§ **Task**: After reading the records, print them all again exactly as they stand.

Entries taken from a collection:
.....

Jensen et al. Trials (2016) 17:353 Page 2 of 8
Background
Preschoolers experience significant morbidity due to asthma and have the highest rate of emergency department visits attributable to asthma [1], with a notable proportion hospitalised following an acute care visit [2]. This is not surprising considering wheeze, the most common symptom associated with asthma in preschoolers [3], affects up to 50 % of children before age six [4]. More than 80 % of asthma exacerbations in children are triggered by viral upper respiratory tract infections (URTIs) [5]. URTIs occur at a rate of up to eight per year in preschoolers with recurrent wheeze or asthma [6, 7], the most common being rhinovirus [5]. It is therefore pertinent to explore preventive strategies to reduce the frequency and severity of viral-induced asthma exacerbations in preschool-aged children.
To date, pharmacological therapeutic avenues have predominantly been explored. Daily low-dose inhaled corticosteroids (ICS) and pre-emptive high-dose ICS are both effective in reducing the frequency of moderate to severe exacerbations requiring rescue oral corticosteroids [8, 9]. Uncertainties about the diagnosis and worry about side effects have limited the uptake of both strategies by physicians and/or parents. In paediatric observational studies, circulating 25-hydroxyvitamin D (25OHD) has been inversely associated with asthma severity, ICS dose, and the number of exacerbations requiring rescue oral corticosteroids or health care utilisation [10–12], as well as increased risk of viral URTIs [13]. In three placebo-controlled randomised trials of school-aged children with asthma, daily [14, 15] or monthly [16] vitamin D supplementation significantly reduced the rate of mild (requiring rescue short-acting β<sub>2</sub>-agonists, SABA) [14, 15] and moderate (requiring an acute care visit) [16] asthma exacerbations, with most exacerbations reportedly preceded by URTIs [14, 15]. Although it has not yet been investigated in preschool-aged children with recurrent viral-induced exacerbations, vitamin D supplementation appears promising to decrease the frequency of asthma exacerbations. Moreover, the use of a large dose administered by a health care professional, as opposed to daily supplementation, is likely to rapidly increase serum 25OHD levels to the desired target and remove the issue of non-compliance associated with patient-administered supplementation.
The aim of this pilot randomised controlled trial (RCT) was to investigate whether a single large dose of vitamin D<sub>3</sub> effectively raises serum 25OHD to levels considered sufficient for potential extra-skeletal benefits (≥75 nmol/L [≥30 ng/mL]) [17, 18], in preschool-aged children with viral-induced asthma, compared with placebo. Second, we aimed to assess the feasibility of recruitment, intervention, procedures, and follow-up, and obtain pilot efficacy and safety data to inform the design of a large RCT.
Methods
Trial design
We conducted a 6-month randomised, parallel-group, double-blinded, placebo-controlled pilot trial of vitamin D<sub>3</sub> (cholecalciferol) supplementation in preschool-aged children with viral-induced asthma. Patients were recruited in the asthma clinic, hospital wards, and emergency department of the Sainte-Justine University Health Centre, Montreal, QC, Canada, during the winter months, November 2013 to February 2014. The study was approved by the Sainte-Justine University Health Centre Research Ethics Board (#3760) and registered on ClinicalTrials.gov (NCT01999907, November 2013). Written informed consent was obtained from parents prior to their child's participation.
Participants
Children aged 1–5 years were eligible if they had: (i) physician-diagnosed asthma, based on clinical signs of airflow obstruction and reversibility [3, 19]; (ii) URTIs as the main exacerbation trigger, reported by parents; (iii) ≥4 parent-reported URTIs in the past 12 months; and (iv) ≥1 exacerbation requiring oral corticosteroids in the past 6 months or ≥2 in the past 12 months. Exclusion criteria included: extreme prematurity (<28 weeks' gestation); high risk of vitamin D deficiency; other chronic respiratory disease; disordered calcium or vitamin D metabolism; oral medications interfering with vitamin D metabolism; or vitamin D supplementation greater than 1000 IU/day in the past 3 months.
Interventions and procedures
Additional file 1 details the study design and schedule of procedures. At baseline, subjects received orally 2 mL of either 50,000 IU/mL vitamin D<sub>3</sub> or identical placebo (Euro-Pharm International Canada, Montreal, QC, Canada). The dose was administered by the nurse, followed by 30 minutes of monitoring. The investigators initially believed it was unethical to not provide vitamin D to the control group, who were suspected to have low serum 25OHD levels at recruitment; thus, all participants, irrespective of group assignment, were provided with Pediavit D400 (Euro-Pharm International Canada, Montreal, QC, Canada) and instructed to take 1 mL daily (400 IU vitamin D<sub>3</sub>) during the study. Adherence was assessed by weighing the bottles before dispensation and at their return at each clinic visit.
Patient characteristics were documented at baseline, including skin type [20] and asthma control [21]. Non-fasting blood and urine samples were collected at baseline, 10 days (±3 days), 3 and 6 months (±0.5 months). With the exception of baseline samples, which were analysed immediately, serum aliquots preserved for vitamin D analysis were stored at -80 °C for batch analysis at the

.....

§ **Reply to the task**:
Jensen et al. Trials (2016) 17:353 Page 2 of 8
Background
Preschoolers experience significant morbidity due to asthma and have the highest rate of emergency department visits attributable to asthma [1], with a notable proportion hospitalised following an acute care visit [2]. This is not surprising considering wheeze, the most common symptom associated with asthma in preschoolers [3], affects up to 50 % of children before age six [4]. More than 80 % of asthma exacerbations in children are triggered by viral upper respiratory tract infections (URTIs) [5]. URTIs occur at a rate of up to eight per year in preschoolers with recurrent wheeze or asthma [6, 7], the most common being rhinovirus [5]. It is therefore pertinent to explore preventive strategies to reduce the frequency and severity of viral-induced asthma exacerbations in preschool-aged children.
To date, pharmacological therapeutic avenues have predominantly been explored. Daily low-dose inhaled corticosteroids (ICS) and pre-emptive high-dose ICS are both effective in reducing the frequency of moderate to severe exacerbations requiring rescue oral corticosteroids [8, 9]. Uncertainties about the diagnosis and worry about side effects have limited the uptake of both strategies by physicians and/or parents. In paediatric observational studies, circulating 25-hydroxyvitamin D (25OHD) has been inversely associated with asthma severity, ICS dose, and the number of exacerbations requiring rescue oral corticosteroids or health care utilisation [10–12], as well as increased risk of viral URTIs [13]. In three placebo-controlled randomised trials of school-aged children with asthma, daily [14, 15] or monthly [16] vitamin D supplementation significantly reduced the rate of mild (requiring rescue short-acting β<sub>2</sub>-agonists, SABA) [14, 15] and moderate (requiring an acute care visit) [16] asthma exacerbations, with most exacerbations reportedly preceded by URTIs [14, 15]. Although it has not yet been investigated in preschool-aged children with recurrent viral-induced exacerbations, vitamin D supplementation appears promising to decrease the frequency of asthma exacerbations. Moreover, the use of a large dose administered by a health care professional, as opposed to daily supplementation, is likely to rapidly increase serum 25OHD levels to the desired target and remove the issue of non-compliance associated with patient-administered supplementation.
The aim of this pilot randomised controlled trial (RCT) was to investigate whether a single large dose of vitamin D<sub>3</sub> effectively raises serum 25OHD to levels considered sufficient for potential extra-skeletal benefits (≥75 nmol/L [≥30 ng/mL]) [17, 18], in preschool-aged children with viral-induced asthma, compared with placebo. Second, we aimed to assess the feasibility of recruitment, intervention, procedures, and follow-up, and obtain pilot efficacy and safety data to inform the design of a large RCT.
Methods
Trial design
We conducted a 6-month randomised, parallel-group, double-blinded, placebo-controlled pilot trial of vitamin D<sub>3</sub> (cholecalciferol) supplementation in preschool-aged children with viral-induced asthma. Patients were recruited in the asthma clinic, hospital wards, and emergency department of the Sainte-Justine University Health Centre, Montreal, QC, Canada, during the winter months, November 2013 to February 2014. The study was approved by the Sainte-Justine University Health Centre Research Ethics Board (#3760) and registered on ClinicalTrials.gov (NCT01999907, November 2013). Written informed consent was obtained from parents prior to their child's participation.
Participants
Children aged 1–5 years were eligible if they had: (i) physician-diagnosed asthma, based on clinical signs of airflow obstruction and reversibility [3, 19]; (ii) URTIs as the main exacerbation trigger, reported by parents; (iii) ≥4 parent-reported URTIs in the past 12 months; and (iv) ≥1 exacerbation requiring oral corticosteroids in the past 6 months or ≥2 in the past 12 months. Exclusion criteria included: extreme prematurity (<28 weeks' gestation); high risk of vitamin D deficiency; other chronic respiratory disease; disordered calcium or vitamin D metabolism; oral medications interfering with vitamin D metabolism; or vitamin D supplementation greater than 1000 IU/day in the past 3 months.
Interventions and procedures
Additional file 1 details the study design and schedule of procedures. At baseline, subjects received orally 2 mL of either 50,000 IU/mL vitamin D<sub>3</sub> or identical placebo (Euro-Pharm International Canada, Montreal, QC, Canada). The dose was administered by the nurse, followed by 30 minutes of monitoring. The investigators initially believed it was unethical to not provide vitamin D to the control group, who were suspected to have low serum 25OHD levels at recruitment; thus, all participants, irrespective of group assignment, were provided with Pediavit D400 (Euro-Pharm International Canada, Montreal, QC, Canada) and instructed to take 1 mL daily (400 IU vitamin D<sub>3</sub>) during the study. Adherence was assessed by weighing the bottles before dispensation and at their return at each clinic visit.
Patient characteristics were documented at baseline, including skin type [20] and asthma control [21]. Non-fasting blood and urine samples were collected at baseline, 10 days (±3 days), 3 and 6 months (±0.5 months). With the exception of baseline samples, which were analysed immediately, serum aliquots preserved for vitamin D analysis were stored at -80 °C for batch analysis at the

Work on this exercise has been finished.